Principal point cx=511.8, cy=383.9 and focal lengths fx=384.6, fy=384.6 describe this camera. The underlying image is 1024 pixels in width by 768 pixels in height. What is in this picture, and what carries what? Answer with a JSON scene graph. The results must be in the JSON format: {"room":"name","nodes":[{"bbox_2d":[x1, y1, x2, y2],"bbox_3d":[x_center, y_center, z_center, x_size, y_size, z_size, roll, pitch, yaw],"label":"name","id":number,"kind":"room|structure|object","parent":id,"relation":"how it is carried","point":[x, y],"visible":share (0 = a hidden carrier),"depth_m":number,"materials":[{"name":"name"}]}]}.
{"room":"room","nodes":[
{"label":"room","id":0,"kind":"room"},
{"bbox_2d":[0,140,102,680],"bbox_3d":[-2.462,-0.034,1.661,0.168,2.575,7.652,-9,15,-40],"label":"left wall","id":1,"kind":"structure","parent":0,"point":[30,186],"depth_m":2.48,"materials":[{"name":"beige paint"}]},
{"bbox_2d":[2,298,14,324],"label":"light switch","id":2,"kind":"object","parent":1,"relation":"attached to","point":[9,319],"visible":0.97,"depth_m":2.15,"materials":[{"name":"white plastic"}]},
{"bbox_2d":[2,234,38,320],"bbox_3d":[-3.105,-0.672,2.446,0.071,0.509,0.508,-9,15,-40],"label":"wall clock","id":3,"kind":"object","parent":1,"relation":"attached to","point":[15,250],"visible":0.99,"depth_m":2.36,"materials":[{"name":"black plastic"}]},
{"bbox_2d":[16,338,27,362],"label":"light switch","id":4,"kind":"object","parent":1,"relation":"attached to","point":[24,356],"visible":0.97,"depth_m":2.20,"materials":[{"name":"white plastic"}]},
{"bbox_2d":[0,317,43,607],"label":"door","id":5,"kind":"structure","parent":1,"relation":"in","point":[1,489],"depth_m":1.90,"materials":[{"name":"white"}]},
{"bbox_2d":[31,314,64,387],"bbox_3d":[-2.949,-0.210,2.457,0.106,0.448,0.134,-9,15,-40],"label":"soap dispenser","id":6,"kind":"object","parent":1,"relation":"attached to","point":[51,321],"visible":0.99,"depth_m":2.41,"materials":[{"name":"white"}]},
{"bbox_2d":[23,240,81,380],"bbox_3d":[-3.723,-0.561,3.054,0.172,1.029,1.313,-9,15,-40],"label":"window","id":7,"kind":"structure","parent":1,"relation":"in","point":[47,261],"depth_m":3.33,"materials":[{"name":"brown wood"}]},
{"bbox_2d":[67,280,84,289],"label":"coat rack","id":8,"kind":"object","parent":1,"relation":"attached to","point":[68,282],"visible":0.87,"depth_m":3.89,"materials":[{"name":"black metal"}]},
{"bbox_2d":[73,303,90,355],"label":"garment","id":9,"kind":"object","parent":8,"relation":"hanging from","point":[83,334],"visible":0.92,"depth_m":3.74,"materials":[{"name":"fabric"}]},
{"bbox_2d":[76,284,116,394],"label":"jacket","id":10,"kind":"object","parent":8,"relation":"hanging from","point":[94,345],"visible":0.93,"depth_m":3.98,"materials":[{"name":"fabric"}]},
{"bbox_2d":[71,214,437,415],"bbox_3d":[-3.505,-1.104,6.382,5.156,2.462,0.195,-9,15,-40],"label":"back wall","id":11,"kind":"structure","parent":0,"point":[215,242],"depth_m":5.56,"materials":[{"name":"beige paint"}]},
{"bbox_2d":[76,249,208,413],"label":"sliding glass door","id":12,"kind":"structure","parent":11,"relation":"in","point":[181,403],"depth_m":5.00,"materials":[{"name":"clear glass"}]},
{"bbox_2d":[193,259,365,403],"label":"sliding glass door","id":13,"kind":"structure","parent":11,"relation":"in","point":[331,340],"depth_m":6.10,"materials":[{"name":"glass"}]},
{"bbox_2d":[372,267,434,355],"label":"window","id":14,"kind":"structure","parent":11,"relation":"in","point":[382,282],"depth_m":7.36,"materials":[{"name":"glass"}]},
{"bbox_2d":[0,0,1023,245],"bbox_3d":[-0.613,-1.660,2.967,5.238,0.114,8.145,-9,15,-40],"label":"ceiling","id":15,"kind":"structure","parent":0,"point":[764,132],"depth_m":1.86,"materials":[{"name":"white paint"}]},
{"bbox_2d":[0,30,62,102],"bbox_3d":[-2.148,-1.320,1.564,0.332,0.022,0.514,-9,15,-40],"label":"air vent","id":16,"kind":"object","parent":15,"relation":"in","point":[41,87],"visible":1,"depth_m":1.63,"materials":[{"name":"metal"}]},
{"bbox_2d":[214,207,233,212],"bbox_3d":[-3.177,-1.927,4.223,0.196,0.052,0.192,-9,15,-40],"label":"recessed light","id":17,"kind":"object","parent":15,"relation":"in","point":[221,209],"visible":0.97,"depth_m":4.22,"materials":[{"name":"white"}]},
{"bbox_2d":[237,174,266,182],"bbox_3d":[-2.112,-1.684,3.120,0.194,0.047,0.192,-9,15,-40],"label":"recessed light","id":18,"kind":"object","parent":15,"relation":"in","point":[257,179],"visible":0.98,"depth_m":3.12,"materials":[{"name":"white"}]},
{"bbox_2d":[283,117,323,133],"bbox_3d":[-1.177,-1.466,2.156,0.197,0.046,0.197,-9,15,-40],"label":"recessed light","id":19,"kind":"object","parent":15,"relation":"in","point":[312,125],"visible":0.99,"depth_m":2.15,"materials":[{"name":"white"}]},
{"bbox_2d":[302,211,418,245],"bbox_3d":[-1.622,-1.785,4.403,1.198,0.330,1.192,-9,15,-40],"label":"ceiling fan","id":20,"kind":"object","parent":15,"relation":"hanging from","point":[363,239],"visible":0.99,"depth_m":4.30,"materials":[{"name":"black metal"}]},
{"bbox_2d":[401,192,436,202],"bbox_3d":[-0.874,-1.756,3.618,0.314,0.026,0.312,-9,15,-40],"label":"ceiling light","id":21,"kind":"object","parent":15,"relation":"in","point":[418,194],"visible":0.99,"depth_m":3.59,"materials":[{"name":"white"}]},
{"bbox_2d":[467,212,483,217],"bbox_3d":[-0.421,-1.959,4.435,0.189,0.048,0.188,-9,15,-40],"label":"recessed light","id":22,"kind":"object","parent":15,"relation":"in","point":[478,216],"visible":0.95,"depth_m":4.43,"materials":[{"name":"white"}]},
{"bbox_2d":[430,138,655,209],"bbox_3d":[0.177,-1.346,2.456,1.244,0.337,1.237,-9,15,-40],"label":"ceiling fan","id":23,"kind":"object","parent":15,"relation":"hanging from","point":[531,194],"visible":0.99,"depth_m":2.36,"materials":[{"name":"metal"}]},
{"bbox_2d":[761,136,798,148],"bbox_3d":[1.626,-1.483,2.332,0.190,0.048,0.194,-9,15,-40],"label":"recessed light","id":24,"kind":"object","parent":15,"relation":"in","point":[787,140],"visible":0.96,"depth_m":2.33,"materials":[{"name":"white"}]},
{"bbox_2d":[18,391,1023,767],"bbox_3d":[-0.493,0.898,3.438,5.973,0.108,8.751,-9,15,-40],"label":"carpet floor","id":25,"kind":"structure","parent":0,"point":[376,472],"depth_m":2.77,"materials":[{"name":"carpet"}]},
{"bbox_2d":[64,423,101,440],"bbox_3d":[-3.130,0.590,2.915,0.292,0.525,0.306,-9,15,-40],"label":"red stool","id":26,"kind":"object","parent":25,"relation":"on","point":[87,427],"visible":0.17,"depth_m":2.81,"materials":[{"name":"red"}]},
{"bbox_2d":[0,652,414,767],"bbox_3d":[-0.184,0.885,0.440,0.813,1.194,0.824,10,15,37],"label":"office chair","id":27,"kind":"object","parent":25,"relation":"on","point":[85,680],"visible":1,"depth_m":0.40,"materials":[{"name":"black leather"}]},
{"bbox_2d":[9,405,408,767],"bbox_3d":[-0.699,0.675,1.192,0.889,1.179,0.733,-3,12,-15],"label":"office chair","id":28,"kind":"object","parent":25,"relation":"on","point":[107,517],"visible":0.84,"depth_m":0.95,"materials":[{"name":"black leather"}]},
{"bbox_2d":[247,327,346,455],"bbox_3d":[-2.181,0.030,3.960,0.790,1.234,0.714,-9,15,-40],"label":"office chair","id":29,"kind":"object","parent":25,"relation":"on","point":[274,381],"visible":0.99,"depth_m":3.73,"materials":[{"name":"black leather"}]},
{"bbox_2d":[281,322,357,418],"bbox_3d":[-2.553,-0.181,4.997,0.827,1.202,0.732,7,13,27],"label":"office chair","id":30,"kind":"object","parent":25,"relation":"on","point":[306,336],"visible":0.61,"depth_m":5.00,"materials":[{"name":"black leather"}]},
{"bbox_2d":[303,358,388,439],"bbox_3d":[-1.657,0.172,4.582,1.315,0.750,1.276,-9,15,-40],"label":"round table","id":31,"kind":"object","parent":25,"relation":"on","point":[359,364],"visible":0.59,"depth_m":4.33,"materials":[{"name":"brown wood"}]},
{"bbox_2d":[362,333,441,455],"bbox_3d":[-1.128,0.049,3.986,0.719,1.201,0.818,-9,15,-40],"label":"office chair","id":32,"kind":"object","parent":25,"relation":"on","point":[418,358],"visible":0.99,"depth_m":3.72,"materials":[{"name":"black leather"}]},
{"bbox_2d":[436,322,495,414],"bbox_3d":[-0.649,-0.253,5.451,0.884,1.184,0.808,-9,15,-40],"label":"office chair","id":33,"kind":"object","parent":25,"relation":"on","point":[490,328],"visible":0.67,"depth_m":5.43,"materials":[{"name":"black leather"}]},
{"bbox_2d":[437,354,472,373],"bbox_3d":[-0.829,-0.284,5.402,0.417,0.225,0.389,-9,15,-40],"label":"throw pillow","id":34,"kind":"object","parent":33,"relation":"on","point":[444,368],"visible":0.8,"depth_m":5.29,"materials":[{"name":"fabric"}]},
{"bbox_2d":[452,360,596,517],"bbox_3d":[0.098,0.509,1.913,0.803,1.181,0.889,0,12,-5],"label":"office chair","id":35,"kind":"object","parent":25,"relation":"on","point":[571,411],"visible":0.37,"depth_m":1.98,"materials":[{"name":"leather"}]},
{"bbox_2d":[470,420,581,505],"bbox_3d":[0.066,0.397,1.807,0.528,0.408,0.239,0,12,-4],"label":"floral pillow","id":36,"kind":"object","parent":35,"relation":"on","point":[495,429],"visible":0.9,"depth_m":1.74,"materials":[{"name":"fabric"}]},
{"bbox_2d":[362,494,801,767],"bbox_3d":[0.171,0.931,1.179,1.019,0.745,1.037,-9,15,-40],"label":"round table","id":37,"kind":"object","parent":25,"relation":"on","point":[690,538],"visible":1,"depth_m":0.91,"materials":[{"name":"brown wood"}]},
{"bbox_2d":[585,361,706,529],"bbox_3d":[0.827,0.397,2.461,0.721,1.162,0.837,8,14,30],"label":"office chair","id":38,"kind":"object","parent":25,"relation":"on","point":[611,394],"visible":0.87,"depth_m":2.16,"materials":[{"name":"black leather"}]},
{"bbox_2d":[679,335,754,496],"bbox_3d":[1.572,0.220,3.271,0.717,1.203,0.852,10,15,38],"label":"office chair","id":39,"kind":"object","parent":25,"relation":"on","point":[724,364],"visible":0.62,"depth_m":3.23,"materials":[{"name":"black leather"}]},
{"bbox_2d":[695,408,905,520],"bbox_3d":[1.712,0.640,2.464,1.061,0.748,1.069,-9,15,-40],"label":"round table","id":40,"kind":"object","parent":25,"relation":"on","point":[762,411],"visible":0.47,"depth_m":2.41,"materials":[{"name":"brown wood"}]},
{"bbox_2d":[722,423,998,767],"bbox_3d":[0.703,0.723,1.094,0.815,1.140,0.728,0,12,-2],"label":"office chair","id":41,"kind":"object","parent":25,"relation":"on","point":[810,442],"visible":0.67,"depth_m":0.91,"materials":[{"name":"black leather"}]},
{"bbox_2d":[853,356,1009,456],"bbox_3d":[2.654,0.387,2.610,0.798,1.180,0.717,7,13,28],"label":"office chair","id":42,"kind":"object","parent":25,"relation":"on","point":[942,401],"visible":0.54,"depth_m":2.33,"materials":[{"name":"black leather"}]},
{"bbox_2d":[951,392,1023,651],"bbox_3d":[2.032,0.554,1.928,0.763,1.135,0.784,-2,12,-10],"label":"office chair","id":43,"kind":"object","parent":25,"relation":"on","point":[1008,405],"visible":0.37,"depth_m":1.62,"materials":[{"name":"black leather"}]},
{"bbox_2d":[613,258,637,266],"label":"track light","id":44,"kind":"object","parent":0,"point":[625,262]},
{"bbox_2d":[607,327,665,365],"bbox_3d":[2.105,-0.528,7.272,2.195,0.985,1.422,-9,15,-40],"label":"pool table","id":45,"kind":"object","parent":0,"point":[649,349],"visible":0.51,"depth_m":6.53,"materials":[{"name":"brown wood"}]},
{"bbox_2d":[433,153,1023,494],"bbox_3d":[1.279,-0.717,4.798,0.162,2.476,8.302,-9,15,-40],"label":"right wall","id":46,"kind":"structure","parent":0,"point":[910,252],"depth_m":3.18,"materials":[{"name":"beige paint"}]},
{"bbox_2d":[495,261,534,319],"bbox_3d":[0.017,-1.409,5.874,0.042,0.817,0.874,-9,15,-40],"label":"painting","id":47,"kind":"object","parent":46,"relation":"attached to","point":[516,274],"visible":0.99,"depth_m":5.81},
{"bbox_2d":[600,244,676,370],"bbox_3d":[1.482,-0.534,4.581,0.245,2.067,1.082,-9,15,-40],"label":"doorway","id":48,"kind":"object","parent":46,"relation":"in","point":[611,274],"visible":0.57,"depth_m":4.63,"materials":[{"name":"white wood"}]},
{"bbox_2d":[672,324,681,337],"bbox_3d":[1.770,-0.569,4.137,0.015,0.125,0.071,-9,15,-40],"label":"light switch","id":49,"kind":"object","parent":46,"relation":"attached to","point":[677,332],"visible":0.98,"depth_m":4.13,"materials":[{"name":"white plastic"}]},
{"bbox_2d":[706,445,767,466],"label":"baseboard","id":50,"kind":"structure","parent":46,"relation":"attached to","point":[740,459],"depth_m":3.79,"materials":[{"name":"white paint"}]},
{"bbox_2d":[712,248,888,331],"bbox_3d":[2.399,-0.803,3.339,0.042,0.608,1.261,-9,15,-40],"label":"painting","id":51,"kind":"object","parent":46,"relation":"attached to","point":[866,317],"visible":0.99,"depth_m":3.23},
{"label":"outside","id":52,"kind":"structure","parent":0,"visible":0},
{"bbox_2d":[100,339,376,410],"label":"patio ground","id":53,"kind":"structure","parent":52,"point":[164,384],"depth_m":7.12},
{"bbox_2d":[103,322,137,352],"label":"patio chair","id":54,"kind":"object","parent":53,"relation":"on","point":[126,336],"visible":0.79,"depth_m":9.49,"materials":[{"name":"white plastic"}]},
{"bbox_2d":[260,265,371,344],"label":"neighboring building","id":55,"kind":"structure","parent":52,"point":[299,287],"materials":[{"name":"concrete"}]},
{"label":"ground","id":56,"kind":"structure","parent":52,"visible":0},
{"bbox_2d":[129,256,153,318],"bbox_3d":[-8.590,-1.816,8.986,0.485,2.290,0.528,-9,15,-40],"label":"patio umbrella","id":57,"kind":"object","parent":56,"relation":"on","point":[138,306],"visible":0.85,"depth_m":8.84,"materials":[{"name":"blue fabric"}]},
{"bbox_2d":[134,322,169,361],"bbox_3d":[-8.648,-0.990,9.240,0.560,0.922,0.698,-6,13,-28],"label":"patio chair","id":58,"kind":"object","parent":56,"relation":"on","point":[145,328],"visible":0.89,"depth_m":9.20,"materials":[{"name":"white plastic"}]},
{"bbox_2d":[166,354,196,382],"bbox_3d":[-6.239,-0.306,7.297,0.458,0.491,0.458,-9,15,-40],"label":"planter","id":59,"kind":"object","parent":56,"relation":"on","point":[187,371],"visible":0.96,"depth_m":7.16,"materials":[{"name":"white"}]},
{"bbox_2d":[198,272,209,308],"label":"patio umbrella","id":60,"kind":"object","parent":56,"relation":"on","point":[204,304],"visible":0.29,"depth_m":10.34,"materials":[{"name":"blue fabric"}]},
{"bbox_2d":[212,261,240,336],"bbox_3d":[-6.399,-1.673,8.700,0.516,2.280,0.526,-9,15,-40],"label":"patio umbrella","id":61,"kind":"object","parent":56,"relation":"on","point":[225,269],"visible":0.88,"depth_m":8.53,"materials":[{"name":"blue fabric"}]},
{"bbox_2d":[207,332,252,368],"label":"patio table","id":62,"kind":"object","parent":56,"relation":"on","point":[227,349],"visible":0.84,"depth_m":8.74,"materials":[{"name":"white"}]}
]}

* Task objective: Every line that holds the word "sliding" should be copied from the records above.

* Result:
{"bbox_2d":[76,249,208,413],"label":"sliding glass door","id":12,"kind":"structure","parent":11,"relation":"in","point":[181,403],"depth_m":5.00,"materials":[{"name":"clear glass"}]},
{"bbox_2d":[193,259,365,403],"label":"sliding glass door","id":13,"kind":"structure","parent":11,"relation":"in","point":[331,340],"depth_m":6.10,"materials":[{"name":"glass"}]},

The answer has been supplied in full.